:: Job 1 ::
In the bonnie++ bug report, why does the reporter think the failure first appeared with the 6.2 release? Answer in one to three sentences.
:: Job 2 ::
Convert the saved entries into a JSON list of strings, with one string per line and blank lines skipped. Start at the first line of the entries and go through the line that contains "reading: value=105 unit=mph".

Bug 789452

Summary:	bonnie++ fails on 6.2 kernels indicates bug in NFS
Product:	Red Hat Enterprise Linux 6	Reporter:	Colin.Simpson
Component:	kernel	Assignee:	Jeff Layton <jlayton>
Status:	CLOSED DUPLICATE	QA Contact:	Red Hat Kernel QE team <kernel-qe>
Severity:	high	Docs Contact:
Priority:	high
Version:	6.2	CC:	admin, bburke264, jcastillo, jlayton, jperrin, ksquizza, nragusa, pasteur, rwheeler, steved, toracat
Target Milestone:	rc
Target Release:	---
Hardware:	All
OS:	Linux
Whiteboard:
Fixed In Version:		Doc Type:	Bug Fix
Doc Text:		Story Points:	---
Clone Of:		Environment:
Last Closed:	2012-05-01 13:28:59 UTC	Type:	---
Regression:	---	Mount Type:	---
Documentation:	---	CRM:
Verified Versions:		Category:	---
oVirt Team:	---	RHEL 7.3 requirements from Atomic Host:
Cloudforms Team:	---	Target Upstream Version:
Embargoed:

Description Colin.Simpson 2012-02-10 19:33:30 UTC

Description of problem:

If you run bonnie++ (epel but the source of this seems immaterial) from a RHEL6.2 machine to another RHEL6 machine (NFSv4) or a RHEL5 machine (NFSv3). It fails with:

Bonnie: drastic I/O error (rmdir): Directory not empty

This succeeded with the 6.1 kernels using identical bonnie++ version.Seems to have been broken in 6.2

I'm concerned that this might indicate a serious problem with NFS in 6.2 that might hit us on production applications. 

Version-Release number of selected component (if applicable):


How reproducible:
Every time


Steps to Reproduce:
1.Just run bonnie++ against and NFS mount (-d flag)

  
Actual results:
Writing a byte at a time...done
Writing intelligently...done
Rewriting...done
Reading a byte at a time...done
Reading intelligently...done
start 'em...done...done...done...done...done...
Create files in sequential order...done.
Stat files in sequential order...done.
Delete files in sequential order...Bonnie: drastic I/O error (rmdir): Directory not empty
Cleaning up test directory after error.


Expected results:

Successful bonnie++ run.

Saved entries:
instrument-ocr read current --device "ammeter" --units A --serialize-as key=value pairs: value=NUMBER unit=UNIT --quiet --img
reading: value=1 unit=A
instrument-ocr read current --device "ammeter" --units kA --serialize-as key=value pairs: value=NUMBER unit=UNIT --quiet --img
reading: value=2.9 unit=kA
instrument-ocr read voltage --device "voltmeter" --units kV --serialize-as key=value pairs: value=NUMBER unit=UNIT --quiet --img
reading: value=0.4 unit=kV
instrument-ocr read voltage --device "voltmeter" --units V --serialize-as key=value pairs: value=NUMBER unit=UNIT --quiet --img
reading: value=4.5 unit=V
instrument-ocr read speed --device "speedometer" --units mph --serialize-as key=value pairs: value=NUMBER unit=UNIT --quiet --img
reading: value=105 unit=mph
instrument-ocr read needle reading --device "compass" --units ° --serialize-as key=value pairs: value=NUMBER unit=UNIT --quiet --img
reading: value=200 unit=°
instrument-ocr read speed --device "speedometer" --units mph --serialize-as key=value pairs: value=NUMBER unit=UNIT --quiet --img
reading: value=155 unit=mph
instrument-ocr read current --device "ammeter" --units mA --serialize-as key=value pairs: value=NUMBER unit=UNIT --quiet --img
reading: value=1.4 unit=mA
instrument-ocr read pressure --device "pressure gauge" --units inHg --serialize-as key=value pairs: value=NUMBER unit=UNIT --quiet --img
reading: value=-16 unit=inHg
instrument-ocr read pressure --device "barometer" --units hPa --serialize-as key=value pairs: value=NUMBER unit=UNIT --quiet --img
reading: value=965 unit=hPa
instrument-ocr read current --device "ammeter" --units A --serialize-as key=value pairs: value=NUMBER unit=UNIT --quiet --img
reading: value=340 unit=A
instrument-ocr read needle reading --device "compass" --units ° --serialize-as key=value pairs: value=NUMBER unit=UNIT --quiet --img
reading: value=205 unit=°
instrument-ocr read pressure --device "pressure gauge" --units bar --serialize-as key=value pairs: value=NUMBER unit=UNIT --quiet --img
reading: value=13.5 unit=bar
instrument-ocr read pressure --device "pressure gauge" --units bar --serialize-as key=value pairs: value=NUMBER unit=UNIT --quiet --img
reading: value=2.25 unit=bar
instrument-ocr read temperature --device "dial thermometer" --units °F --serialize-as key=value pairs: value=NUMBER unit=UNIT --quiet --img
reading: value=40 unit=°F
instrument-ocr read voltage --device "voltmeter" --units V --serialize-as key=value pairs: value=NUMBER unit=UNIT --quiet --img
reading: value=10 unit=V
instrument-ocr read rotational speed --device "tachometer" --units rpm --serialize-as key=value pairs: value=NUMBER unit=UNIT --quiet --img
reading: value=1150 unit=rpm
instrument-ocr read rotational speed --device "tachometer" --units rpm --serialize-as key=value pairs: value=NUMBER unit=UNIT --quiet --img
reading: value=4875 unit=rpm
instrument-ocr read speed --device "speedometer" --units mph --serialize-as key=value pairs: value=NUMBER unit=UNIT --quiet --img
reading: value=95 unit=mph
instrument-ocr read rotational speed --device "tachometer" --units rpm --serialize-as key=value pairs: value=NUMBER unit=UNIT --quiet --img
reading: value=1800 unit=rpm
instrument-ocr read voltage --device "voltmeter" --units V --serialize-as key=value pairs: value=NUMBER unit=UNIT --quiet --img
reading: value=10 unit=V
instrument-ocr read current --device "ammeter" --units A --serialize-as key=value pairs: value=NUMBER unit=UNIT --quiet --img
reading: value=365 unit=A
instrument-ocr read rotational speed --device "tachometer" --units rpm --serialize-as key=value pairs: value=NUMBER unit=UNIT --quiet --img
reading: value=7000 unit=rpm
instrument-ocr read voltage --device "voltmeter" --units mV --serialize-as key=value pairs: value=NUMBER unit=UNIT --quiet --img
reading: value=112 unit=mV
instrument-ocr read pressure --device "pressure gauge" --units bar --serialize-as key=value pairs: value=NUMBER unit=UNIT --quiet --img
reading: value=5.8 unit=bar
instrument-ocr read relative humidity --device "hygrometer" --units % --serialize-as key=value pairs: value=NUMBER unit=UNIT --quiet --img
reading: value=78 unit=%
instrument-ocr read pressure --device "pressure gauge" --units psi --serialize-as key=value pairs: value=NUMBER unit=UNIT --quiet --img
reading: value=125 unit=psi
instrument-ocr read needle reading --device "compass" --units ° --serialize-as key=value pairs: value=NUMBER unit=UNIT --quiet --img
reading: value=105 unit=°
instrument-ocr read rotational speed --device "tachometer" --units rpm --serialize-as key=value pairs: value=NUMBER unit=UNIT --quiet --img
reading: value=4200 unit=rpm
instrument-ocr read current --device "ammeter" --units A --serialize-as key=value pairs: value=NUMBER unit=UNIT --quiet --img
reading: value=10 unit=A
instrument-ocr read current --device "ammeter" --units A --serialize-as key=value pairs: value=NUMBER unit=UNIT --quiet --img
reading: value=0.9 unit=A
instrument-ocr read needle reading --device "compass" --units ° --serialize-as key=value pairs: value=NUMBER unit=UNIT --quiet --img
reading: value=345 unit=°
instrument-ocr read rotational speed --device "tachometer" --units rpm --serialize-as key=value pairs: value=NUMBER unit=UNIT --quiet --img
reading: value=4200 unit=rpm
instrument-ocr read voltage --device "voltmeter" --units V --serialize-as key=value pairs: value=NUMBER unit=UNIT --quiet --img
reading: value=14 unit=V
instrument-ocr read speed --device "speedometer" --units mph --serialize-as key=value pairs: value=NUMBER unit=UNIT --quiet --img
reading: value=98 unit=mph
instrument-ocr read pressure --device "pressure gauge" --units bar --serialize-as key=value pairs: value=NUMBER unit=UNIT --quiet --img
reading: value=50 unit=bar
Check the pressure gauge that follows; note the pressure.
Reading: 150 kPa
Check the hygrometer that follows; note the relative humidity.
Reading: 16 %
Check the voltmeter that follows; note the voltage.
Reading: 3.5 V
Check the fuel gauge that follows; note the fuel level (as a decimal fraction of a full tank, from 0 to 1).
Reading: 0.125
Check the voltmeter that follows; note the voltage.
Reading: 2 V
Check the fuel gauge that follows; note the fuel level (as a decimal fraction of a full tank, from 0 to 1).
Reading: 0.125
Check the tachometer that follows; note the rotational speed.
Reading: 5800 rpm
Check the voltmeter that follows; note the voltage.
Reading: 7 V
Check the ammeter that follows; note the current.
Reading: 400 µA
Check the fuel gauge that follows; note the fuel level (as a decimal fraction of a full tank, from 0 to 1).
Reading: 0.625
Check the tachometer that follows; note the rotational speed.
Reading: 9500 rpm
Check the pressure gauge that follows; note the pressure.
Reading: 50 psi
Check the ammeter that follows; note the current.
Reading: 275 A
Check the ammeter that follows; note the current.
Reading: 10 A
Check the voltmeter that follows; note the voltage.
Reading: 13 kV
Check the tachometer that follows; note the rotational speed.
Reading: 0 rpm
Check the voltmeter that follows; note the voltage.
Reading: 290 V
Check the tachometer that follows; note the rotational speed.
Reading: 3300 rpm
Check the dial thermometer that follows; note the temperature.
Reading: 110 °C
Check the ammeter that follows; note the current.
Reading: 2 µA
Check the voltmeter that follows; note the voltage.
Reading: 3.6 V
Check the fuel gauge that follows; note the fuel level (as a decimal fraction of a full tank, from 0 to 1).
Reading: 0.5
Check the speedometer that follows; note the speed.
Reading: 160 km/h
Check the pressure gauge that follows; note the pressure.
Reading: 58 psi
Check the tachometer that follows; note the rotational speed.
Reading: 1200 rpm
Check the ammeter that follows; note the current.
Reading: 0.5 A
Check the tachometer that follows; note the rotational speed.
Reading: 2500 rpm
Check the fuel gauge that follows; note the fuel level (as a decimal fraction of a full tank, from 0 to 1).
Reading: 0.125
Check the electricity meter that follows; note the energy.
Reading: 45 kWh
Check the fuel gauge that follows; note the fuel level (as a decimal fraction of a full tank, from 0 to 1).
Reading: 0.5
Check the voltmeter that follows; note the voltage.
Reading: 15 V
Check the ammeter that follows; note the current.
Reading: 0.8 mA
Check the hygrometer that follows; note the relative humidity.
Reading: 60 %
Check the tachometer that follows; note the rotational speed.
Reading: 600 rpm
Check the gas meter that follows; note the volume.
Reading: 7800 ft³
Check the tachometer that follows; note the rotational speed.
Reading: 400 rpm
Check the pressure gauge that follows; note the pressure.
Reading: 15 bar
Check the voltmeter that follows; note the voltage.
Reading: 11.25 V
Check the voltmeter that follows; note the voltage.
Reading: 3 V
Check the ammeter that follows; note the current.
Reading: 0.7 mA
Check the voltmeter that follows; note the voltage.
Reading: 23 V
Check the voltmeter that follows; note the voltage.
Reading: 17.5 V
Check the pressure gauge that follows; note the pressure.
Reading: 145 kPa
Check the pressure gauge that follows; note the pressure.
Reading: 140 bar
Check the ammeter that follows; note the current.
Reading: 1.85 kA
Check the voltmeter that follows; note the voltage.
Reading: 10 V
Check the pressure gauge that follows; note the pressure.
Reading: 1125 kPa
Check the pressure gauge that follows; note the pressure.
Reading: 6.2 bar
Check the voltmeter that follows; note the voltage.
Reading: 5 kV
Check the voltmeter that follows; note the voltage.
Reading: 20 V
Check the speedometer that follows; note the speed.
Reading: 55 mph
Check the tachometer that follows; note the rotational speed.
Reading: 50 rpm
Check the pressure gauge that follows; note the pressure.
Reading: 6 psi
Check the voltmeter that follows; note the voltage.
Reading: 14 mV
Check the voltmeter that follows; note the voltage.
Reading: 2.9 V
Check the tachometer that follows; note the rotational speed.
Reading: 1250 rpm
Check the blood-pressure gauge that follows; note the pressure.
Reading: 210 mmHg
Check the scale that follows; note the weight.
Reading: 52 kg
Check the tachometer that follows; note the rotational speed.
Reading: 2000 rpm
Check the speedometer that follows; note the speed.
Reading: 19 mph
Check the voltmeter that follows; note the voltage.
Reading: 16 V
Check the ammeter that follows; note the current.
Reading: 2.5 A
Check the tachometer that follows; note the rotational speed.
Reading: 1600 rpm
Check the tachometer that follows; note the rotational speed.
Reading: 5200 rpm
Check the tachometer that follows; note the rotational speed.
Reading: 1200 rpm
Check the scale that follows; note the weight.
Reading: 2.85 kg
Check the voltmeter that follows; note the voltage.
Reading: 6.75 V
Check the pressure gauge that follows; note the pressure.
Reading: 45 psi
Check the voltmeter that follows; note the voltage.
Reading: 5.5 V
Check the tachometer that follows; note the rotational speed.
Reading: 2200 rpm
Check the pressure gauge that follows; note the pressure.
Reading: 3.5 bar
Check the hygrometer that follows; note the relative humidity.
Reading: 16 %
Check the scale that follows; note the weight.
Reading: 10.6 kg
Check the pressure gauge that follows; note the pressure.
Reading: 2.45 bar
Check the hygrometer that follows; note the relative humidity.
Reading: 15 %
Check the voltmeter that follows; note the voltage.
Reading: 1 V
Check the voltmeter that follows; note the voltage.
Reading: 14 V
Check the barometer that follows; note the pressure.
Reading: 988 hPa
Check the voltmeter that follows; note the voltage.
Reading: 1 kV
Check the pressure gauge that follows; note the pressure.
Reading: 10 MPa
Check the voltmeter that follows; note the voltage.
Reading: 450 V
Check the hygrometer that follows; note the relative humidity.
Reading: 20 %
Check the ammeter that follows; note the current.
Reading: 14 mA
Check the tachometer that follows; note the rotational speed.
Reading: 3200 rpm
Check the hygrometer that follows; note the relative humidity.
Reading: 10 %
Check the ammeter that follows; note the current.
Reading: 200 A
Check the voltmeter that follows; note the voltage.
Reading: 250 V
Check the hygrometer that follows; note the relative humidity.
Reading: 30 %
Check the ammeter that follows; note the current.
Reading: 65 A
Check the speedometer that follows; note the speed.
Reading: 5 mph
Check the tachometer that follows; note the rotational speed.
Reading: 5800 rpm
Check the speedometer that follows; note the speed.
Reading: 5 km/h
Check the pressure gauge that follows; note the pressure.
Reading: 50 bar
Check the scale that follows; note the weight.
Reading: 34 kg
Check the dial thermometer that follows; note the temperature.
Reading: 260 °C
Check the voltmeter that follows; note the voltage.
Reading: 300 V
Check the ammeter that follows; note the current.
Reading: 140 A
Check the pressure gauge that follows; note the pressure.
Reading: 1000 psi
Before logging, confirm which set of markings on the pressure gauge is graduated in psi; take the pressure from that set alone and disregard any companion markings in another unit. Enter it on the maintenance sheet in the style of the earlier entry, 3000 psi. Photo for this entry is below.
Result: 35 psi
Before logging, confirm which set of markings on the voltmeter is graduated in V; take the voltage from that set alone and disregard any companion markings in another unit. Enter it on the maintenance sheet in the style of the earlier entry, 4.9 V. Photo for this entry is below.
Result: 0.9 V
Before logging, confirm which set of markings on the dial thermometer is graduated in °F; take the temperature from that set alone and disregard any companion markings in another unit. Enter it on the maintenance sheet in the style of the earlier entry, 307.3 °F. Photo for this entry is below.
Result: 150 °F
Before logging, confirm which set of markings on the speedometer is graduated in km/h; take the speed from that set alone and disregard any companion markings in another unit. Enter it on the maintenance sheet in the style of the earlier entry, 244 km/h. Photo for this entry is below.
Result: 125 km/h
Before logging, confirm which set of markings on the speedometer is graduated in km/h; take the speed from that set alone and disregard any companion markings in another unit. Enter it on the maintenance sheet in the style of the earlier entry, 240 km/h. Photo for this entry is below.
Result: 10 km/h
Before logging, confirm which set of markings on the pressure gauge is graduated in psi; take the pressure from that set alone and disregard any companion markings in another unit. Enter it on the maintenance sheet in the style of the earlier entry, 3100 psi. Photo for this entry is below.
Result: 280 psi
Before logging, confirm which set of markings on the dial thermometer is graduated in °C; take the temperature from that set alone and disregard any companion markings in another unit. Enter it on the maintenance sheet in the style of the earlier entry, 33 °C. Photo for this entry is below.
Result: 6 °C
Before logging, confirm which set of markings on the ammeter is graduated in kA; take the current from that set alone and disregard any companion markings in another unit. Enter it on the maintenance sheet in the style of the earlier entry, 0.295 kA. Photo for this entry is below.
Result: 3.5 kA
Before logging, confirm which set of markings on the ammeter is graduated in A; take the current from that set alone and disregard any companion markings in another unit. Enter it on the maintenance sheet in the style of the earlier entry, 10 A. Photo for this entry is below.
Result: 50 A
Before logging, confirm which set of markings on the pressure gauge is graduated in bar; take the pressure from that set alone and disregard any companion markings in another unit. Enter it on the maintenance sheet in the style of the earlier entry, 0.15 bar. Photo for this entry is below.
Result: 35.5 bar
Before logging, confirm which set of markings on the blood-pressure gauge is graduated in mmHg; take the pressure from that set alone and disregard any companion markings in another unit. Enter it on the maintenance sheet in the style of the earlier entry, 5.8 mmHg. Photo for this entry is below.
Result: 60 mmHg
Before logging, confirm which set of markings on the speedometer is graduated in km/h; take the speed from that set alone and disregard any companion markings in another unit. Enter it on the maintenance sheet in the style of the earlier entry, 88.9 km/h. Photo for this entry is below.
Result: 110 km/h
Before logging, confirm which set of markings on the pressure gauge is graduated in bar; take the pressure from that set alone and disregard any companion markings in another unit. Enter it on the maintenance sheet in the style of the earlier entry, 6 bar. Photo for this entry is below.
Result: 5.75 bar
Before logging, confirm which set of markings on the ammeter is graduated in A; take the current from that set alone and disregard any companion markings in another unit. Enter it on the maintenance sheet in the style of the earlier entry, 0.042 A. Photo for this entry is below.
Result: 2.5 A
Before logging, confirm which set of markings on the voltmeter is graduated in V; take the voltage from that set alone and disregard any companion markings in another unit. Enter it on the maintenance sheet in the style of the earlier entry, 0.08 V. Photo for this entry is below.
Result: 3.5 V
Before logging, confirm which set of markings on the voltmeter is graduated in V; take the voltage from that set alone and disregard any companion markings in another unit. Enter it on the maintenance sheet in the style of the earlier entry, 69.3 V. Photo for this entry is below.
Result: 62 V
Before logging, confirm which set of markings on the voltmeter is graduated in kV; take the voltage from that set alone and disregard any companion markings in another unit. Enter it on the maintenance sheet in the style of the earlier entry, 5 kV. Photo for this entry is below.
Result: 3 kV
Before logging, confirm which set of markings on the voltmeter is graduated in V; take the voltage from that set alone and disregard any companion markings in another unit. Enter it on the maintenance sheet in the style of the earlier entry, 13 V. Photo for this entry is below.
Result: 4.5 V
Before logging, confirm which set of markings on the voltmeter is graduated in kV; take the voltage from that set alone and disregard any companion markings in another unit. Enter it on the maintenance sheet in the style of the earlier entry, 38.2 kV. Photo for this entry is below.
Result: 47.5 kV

:: Answer space 1 ::
The reporter ran the same bonnie++ version on 6.1 kernels, and it succeeded there. It fails only on 6.2, so the problem seems to have started with that release.

:: Answer space 2 ::
[
  "instrument-ocr read current --device \"ammeter\" --units A --serialize-as key=value pairs: value=NUMBER unit=UNIT --quiet --img",
  "reading: value=1 unit=A",
  "instrument-ocr read current --device \"ammeter\" --units kA --serialize-as key=value pairs: value=NUMBER unit=UNIT --quiet --img",
  "reading: value=2.9 unit=kA",
  "instrument-ocr read voltage --device \"voltmeter\" --units kV --serialize-as key=value pairs: value=NUMBER unit=UNIT --quiet --img",
  "reading: value=0.4 unit=kV",
  "instrument-ocr read voltage --device \"voltmeter\" --units V --serialize-as key=value pairs: value=NUMBER unit=UNIT --quiet --img",
  "reading: value=4.5 unit=V",
  "instrument-ocr read speed --device \"speedometer\" --units mph --serialize-as key=value pairs: value=NUMBER unit=UNIT --quiet --img",
  "reading: value=105 unit=mph"
]